“The most serious mistakes are not being made as a result of wrong answers. The truly dangerous thing is asking the wrong question.” Peter Drucker

When choosing the right sales performance analytics to focus on and help their organizations grow, sales managers typically face the dilemma of focusing on lagging or leading indicators. Lagging sales metrics tells managers how they have been doing by looking at output and results measured after the fact – total sales, margins and number of customers are examples of lagging indicators. These indicators are results-oriented and focus more on the output than the process. Leading indicators, meanwhile, focus on the likelihood of achieving goals and what might occur in the future, serving as a predictor or a warning sign. While both types of sales metrics are critical for any sales organization to track, the best and most companies focus more of their efforts on studying leading sales metrics.

Why? Consider that the differences between lagging sales metrics and leading indicators is analogous to the different roles of a coroner and a doctor. A coroner performs an autopsy on a deceased person to try and figure out what went wrong in the first place. A doctor looks at warning signs that could suggest something bad might happen (or is in the midst of happening) and tries to prevent these ailments from exacerbating or occurring at all. Just as a coroner cannot bring someone back to life – even if they have pinpointed the exact cause of death – lagging indicators cannot bring a dead deal back. On the other hand, leading indicators give you an idea of what you need to do or how you need to change to be healthier, avoid “dead deals” and gain greater sales success.

Leading indicators are beneficial to sales organizations for many reasons; they provide visibility into how current operations and activities impact the future, map out coaching blueprints, help set team-wide expectations, hold employees accountable for individual responsibilities and keep the execution of high-impact activities consistent. When all employees know what’s being measured, how they’re being reviewed and how these activities contribute toward the bottom line, they are more likely to execute them consistently and at a high level.

Despite these stated advantages, most sales organizations focus more heavily on lagging sales metrics. This is mainly because lagging indicators are very easy to find and identify. Finding results and output after the fact is a simple task and can be easily boiled down and presented in sales reports to executives and shareholders. Tracking the leading sales performance analytics is more complicated. Additionally, it can be challenging to identify the right leading indicators that your company should be monitoring. Here are some of the most critical leading sales performance analytics your sales organization should be tracking.

Average # of days in each opportunity stage

By tracking the average number of days in each opportunity stage, sales managers can get a better idea of which pipeline opportunities are likely to close, thus allowing them to forecast more accurately. For example, if, historically, winning deals spent approximately 7 days in the demo stage, an opportunity that has been lagging in that stage for more than 25 days will be significantly less likely to close. With this information in hand, sales managers can take stock of the current pipeline with a grain of salt, instead of just treating all opportunities with the same likelihood of winning. 

Stage-to-stage conversion ratios

This is another key sales performance metric that can drive more accurate sales forecasting for sales managers, while also providing a critical sales coaching blueprint.

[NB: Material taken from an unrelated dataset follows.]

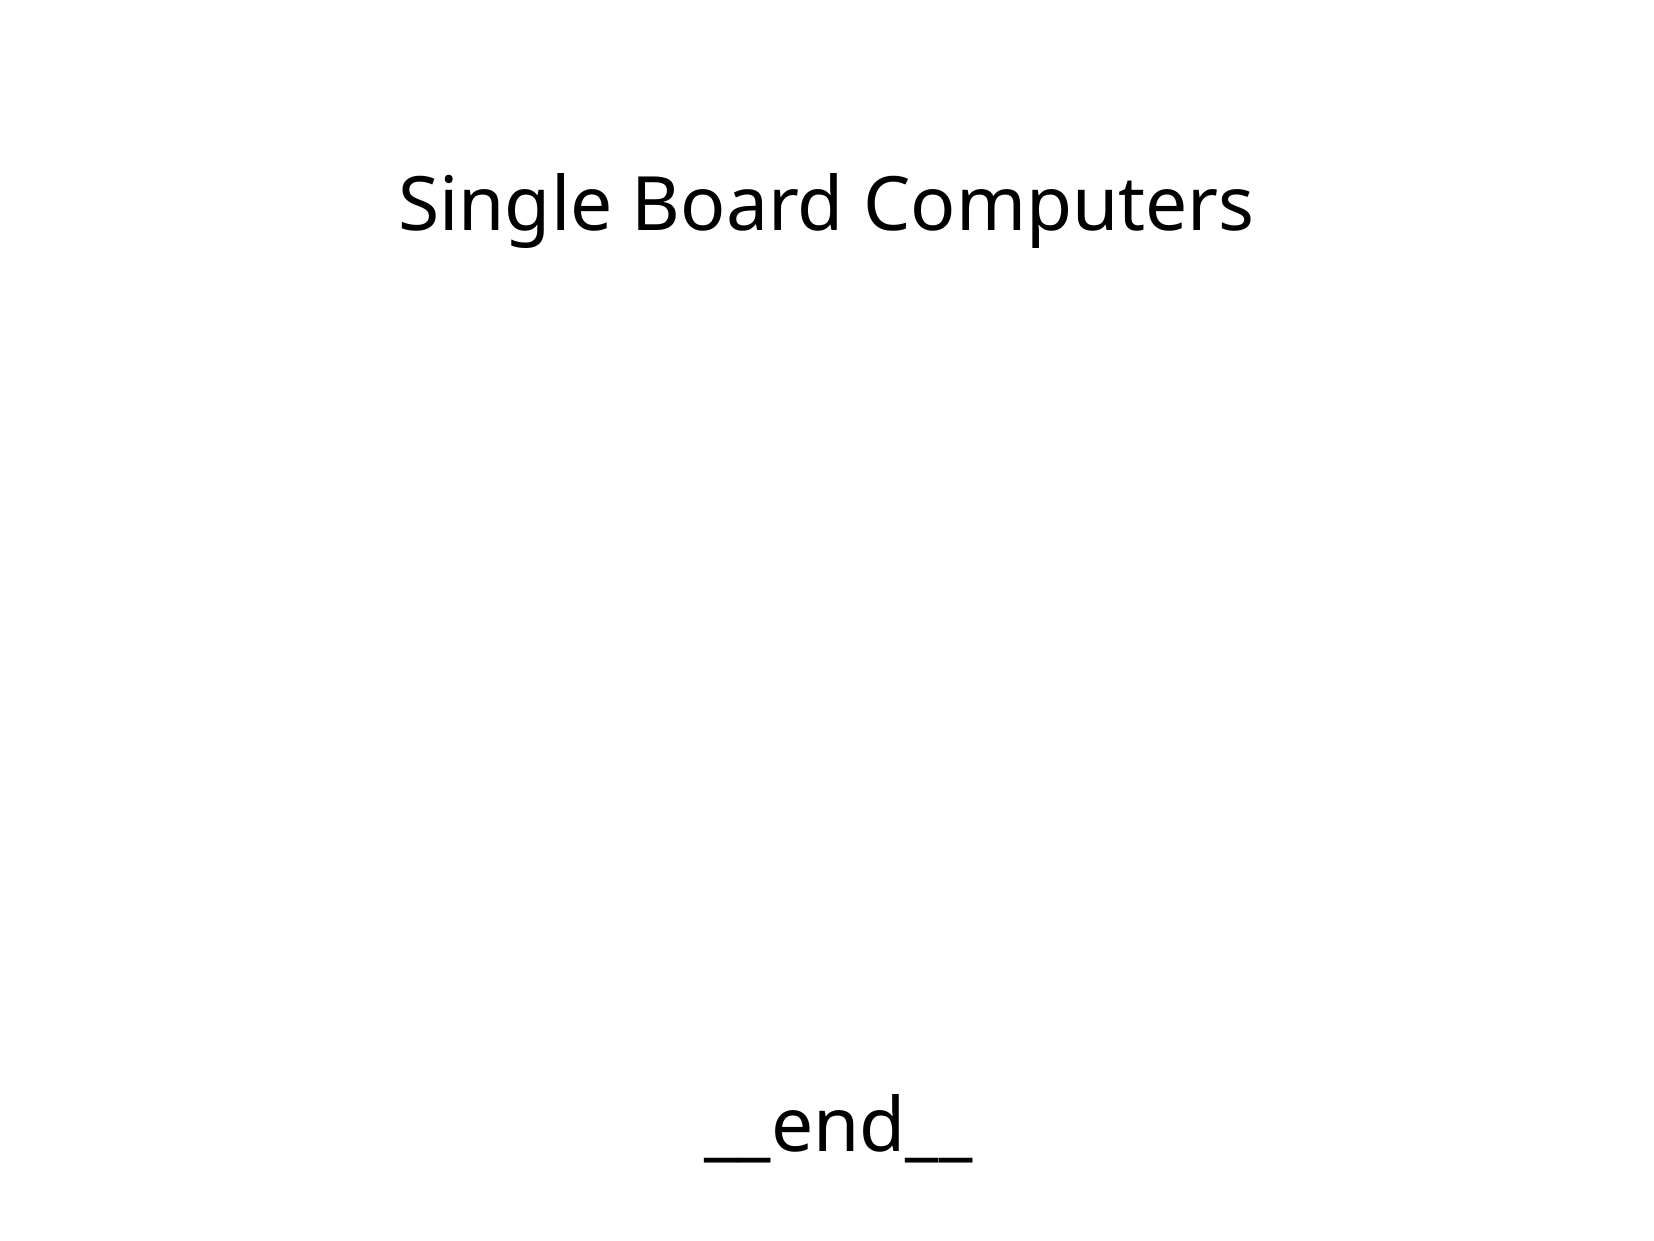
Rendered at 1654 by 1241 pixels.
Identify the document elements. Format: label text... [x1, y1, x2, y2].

title Single Board Computers [82, 35, 1571, 367]
title __end__ [94, 1051, 1583, 1193]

If a certain rep is seeing a dramatic drop-off from the first stage to the second, this raises a red flag. Is she failing to qualify leads properly? Does he need work improving this specific aspect of the sales process? Leading indicators provide salient coaching points, leading to reps who are more receptive to criticism and improvement and generally more productive sales coaching sessions. 

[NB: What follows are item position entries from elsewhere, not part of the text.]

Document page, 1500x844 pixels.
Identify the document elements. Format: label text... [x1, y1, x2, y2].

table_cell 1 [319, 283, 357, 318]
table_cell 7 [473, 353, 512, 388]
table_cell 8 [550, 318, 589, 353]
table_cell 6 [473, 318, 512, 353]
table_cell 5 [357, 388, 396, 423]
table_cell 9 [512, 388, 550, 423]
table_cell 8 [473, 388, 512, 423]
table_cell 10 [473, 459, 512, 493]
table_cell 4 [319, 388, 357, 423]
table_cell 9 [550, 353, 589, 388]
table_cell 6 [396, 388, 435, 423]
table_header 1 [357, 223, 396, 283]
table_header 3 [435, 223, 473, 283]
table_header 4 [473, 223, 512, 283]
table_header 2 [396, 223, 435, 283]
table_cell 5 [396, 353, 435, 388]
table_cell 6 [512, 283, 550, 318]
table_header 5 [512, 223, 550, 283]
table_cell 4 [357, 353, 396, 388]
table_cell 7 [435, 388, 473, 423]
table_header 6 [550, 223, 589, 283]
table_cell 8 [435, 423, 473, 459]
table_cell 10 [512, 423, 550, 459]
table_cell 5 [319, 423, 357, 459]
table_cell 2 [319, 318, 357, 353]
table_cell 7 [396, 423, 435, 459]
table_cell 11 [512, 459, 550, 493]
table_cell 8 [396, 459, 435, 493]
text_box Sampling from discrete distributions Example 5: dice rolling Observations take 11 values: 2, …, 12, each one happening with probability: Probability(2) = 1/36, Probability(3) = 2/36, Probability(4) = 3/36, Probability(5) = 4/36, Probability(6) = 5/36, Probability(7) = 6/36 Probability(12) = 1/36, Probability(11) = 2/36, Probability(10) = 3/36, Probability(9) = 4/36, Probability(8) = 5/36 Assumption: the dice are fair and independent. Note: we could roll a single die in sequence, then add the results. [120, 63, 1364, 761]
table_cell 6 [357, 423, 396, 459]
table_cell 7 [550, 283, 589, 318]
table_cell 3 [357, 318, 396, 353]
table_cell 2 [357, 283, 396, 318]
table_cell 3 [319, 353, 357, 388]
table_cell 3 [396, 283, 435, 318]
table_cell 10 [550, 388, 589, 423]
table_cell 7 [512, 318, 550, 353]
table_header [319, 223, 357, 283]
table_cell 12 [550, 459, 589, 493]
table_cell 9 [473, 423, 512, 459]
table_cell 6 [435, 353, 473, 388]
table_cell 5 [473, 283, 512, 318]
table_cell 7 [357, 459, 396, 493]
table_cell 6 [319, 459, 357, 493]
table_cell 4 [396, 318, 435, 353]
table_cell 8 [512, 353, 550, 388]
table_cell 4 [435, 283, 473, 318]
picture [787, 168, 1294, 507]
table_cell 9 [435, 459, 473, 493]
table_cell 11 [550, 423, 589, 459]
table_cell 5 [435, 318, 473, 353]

Rep activity conversion ratios

How well are your reps converting activities – such as dials made and emails sent – to closed deals? Many sales managers track the number of dials that their team of sales reps make, but this is ultimately an output-based sales performance metric that doesn’t tell you how your business will do. The fact that a rep made 1,000 connections last month means absolutely nothing how your business will do next quarter. However, looking at their conversion ratios from activities to deals gives you a better idea of how good the rep is at his or her job. If a rep averages a deal every 250 calls, that leading indicator gives you a better understanding of how your team will perform, given a certain input. 

Working only with lagging indicators is similar to driving by looking only out the rearview window – just because you know can see the pitfalls that you’ve avoided doesn’t mean you’ll know what to avoid on the road ahead. Tracking leading indicators gives you a crystal-clear windshield to look to the future, allowing you to spot potential pitfalls well before they arrive and knock your vehicle off-course. Stay safely on the road by tracking leading sales performance analytics.